The author tries to get rid of the is versus ought debate in pages 112-113 but his argument is quite weak,mostly appealing at Daoism as a culture/religion in which that distinction didn’t work as expected. It is interesting, but not strong enough as an argument.
However, I fully agree with his description on how Daoists live, and lately I’ve been thinking that Daoists and Gray are right: to live a meaningful life is just to consider the present moment in a non-judgemental manner, consider what is best for the whole situation, and not just our own interests, and just do that.
Also, the text contains powerful insights
– the difference between rules of thumb to live well and moral imperatives that derive from divine principles. Rules of thumb help you to live a better life and don’t disturb other people, while moral imperatives do not seem as able to dp that. This phenomenon – I add- can be seen in Buddhist ethics, in which moral precepts are not commandments, but suggestions that will lead you to a happier life, so they are precepts you should take for your own interest, for living a better life.
– Historically, morality has not been addressed to the whole mankind, but to specific groups. The ethics of the Old Testament is addressed only to Jews. Therefore -I add- “Thou shall not kill” doesn’t refer to any human, it means “do not kill other Jews”.
– It is also refreshing to remember how intellectuals in the Western world were trying to cover all the atrocities perpetrated by Stalin. We still adore authors and thinkers like the Bernard Shaw or Jean Paul Sartre, despite they try to disguise genocides as “revolutionary actions”
And my favorite (p. 99) how Humanism and Christianity make tragedy impossible. Tragedies are either “blessing in disguise” (Christians) or “an edifying reminder of how we can thrive in misfortune”
Some things I didn’t find as enlightening
When he argues in page 94 that Hilter shared some Enlightenment ideas,namely, positive and negative eugenics I think he is going a little bit too far. Eugenics was mostly a pseudoscientific cover for very unenlightened beliefs of the superiority of one group against another.

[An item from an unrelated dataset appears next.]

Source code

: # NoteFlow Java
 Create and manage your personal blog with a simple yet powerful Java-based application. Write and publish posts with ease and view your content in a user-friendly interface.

When he dismisses Rawl’s theory of justice because moral intuitions are not stable but rapidly modify in time. “A century ago everyone knew that gay sex was wrong”. (p. 102). Besides the fact that Rawl’s theory has included some mental experiments precisely to avoid that, I don’t see why moral intuitions cannot change through time, the same way that our scientific intuitions do. Only religious people believe that moral truths are the same independent of how human culture and society develops.
I didn’t get the point of section 10 “A weakness for prudence”. He asks “Why should my future goals matter more than those I have now?” the answer is so obvious, we, animals, want to live well as much time as possible, so we want to avoid things that can be pleasurable in the short term but fatal later, that I guess he is trying to make some other point, which I don’t get, or trying to be an enfant terrible.
A more personal note: One of the things that annoy me most of the XXI century art and culture is presenting as “deep” and “revolutionary” giving very detailed descriptions of violence and human suffering in novels and movies. John Gray does that a couple of times in this chapter. At best, it is just emotional violence on the reader passing as arguments, at worst it is sadism disguised as haute culture. I’m thinking of stuff like the movie “The Act of Killing” which some critics consider one of the best documentaries of all times.